世界全体を襲った、インフルエンザの「スペイン風邪」のパンデミックから、100年余りが経って、世界は再び恐怖と不安の奈落の底に落された。

このインフルエンザによる死者は、1919年の第1波から20年の第3波にかけて、全世界で数千万人にのぼったと推定されている。日本の死者は、約38万5000人である。そのわずか3年後に起きた、関東大震災による死者・行方不明者は約14万人。東京大空襲のそれが約10万人だったことを考えると、社会をいかに揺さぶったかが推測できる。

戦前の内務省衛生局編によるスペイン風邪の記録『流行性感冒』が発見されたのは偶然だった。感染症が専門の西村秀一医師が、古書店が売り出していたのを購入した。このパンデミックに関する日本の文献は欧州に比べると、極めて少なかった。この内務省の記録は「第1級の2次資料」として、『東洋文庫』から2008年に出版された。

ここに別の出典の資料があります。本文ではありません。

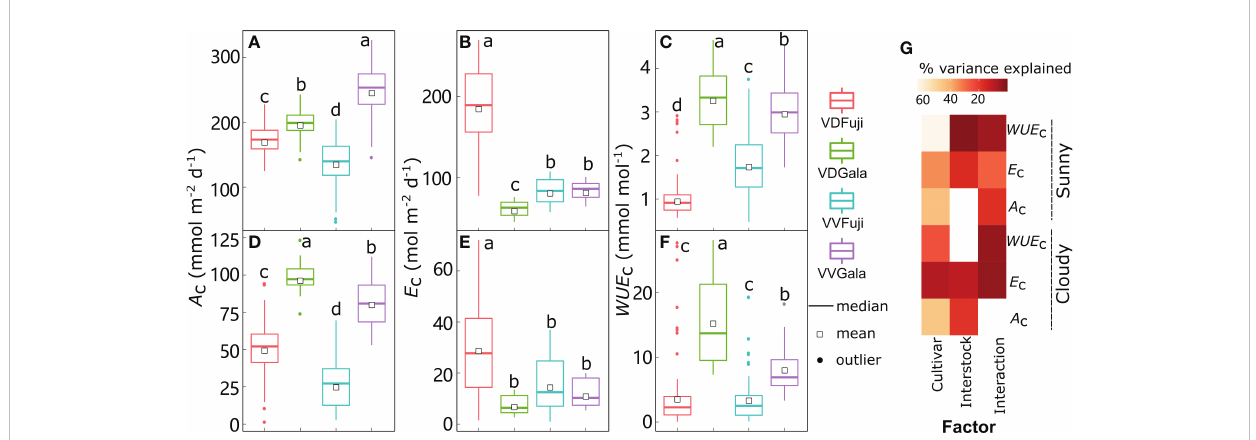
FIGURE 8 Boxplot of daily canopy net photosynthesis rate ( A c ) (A, D) , transpiration rate ( E c ) (B, E) , and water use ef fi ciency ( WUE c ) (C, F) under sunny (A – C) and cloudy (D – F) conditions in ‘ Fuji ’ and ‘ Gala ’ apple trees grafted on a vigorous rootstock associated either with a dwarf M26 interstock (VD) or a vigorous ‘ Qinguan ’ interstock (VV), with corresponding amounts of variances in A c , E c and WUE c explained by cultivar, interstock, and their interaction (G) . The percent variance explained by each factor in the model is indicated using color for those factors that explain a signi fi cant portion of the variance ( p < 0.05) and different letters indicate signi fi cant differences at p <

「映像の世紀」である20世紀を超えて、テレビメディアがいま、新型コロナウイルスのパンデミックを記録している。かつて、TBSの出身者たちが、70年安保闘争にからんで退社して、テレビマンユニオンを結成した。メンバーたちのテレビにかけた誇りは『お前はただの現在にすぎない』(萩元清彦、村木良彦、今野勉・朝日新聞出版社刊)という言葉に込められている。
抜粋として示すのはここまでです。